• _Exercise goal_
Change every "MUSIC" to "AUDIO" in the rows below, from the first line through the line that contains "Новогодние наклейки". Leave everything else the same.

──────

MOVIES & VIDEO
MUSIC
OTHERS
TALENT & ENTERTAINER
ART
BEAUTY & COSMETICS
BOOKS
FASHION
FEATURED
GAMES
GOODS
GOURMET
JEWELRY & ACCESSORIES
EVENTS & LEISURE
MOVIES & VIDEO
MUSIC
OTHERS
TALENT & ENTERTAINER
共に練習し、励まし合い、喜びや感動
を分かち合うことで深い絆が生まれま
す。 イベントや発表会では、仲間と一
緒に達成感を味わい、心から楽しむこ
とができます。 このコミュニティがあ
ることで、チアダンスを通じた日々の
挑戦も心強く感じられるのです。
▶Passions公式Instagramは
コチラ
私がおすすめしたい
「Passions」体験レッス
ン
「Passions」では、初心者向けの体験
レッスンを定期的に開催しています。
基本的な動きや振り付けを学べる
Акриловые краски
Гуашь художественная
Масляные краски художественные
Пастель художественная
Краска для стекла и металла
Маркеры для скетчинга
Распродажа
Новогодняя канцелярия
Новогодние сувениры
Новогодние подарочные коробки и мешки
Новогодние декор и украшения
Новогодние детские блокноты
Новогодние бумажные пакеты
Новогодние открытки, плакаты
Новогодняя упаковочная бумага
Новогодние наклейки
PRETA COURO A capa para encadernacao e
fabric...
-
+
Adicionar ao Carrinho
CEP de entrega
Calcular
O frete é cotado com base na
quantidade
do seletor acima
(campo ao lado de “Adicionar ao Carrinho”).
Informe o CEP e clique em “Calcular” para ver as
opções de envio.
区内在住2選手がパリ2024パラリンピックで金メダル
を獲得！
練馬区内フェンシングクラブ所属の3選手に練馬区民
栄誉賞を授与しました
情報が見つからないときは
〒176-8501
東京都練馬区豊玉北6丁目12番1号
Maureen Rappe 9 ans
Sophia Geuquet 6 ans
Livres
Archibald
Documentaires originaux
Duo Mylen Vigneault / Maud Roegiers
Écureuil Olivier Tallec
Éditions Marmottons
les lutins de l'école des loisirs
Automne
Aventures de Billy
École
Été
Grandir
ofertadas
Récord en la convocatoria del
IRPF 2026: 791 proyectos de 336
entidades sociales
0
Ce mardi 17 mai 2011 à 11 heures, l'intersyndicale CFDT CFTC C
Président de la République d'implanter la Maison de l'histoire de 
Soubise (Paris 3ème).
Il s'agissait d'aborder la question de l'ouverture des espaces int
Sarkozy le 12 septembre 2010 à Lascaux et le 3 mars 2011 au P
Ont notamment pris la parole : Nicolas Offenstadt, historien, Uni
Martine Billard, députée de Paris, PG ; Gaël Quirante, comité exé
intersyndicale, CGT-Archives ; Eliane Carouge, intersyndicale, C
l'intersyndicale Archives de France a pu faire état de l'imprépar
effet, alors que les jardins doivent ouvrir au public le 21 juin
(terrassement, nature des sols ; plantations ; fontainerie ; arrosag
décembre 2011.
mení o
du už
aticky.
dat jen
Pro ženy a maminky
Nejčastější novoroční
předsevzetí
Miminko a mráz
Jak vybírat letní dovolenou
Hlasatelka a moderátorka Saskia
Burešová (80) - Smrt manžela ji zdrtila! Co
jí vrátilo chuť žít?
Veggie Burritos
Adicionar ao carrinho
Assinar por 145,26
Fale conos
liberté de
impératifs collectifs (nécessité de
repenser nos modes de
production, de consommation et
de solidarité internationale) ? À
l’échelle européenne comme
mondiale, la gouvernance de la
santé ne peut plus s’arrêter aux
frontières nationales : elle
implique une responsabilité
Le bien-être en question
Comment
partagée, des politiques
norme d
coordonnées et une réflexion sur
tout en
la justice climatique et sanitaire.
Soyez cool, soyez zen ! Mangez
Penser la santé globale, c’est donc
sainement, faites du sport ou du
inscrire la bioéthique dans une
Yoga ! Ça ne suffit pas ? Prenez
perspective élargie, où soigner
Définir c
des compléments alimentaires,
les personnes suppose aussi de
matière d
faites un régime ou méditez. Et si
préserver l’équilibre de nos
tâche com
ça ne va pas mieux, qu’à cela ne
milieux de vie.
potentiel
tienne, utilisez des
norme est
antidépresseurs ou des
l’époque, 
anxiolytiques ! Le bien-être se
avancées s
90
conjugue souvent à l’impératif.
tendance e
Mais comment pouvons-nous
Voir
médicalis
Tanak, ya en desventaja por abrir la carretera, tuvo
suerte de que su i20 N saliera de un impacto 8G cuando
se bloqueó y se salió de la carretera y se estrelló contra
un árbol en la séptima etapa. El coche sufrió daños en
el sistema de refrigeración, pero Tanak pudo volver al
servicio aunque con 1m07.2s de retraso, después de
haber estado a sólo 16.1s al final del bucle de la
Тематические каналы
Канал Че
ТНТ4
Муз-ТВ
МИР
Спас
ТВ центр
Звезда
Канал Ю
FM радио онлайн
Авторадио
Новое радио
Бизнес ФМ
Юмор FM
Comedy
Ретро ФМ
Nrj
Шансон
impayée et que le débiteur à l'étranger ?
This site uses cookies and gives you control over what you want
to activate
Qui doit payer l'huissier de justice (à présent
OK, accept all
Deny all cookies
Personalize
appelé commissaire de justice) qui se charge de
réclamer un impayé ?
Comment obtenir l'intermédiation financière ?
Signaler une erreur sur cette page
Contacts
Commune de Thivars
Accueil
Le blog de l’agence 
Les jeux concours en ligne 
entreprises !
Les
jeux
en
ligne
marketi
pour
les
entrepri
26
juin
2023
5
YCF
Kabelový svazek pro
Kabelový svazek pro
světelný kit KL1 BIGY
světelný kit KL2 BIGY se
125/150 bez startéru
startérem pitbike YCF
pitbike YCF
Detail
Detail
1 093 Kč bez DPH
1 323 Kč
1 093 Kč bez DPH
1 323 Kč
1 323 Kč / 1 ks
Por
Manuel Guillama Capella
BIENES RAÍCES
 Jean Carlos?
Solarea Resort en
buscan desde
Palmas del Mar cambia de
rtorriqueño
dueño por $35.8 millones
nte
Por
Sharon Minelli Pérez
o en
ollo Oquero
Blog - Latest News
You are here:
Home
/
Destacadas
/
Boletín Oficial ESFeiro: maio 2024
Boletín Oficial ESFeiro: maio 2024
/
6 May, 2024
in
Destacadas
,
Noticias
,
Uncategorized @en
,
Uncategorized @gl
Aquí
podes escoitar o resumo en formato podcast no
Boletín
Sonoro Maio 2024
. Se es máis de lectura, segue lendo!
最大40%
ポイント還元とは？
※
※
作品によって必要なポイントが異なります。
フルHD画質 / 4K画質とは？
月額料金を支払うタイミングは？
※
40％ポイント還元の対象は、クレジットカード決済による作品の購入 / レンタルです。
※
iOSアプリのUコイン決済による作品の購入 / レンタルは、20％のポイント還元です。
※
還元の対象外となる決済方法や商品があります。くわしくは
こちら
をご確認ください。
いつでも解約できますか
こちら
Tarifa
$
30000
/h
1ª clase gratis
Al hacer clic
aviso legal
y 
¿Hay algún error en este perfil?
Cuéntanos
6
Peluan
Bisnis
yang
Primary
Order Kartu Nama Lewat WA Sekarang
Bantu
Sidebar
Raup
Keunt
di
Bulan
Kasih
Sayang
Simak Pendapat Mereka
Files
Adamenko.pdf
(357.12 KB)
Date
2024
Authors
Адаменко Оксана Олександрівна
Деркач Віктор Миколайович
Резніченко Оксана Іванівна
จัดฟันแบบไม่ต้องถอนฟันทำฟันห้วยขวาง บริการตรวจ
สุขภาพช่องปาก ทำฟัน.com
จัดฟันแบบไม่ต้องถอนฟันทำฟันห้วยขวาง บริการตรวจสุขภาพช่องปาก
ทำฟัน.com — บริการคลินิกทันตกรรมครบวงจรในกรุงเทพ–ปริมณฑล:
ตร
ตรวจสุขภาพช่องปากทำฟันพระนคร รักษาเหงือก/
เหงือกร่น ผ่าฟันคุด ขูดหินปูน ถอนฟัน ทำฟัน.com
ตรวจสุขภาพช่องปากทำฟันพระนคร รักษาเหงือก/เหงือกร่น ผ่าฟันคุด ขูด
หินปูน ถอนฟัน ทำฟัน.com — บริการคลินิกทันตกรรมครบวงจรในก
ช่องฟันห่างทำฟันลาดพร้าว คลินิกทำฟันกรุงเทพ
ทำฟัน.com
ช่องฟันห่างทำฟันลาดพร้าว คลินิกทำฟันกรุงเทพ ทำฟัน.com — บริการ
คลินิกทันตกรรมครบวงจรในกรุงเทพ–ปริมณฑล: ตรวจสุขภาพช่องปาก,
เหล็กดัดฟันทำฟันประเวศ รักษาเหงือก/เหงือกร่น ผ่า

──────

• _Answer to this problem_
MOVIES & VIDEO
AUDIO
OTHERS
TALENT & ENTERTAINER
ART
BEAUTY & COSMETICS
BOOKS
FASHION
FEATURED
GAMES
GOODS
GOURMET
JEWELRY & ACCESSORIES
EVENTS & LEISURE
MOVIES & VIDEO
AUDIO
OTHERS
TALENT & ENTERTAINER
共に練習し、励まし合い、喜びや感動
を分かち合うことで深い絆が生まれま
す。 イベントや発表会では、仲間と一
緒に達成感を味わい、心から楽しむこ
とができます。 このコミュニティがあ
ることで、チアダンスを通じた日々の
挑戦も心強く感じられるのです。
▶Passions公式Instagramは
コチラ
私がおすすめしたい
「Passions」体験レッス
ン
「Passions」では、初心者向けの体験
レッスンを定期的に開催しています。
基本的な動きや振り付けを学べる
Акриловые краски
Гуашь художественная
Масляные краски художественные
Пастель художественная
Краска для стекла и металла
Маркеры для скетчинга
Распродажа
Новогодняя канцелярия
Новогодние сувениры
Новогодние подарочные коробки и мешки
Новогодние декор и украшения
Новогодние детские блокноты
Новогодние бумажные пакеты
Новогодние открытки, плакаты
Новогодняя упаковочная бумага
Новогодние наклейки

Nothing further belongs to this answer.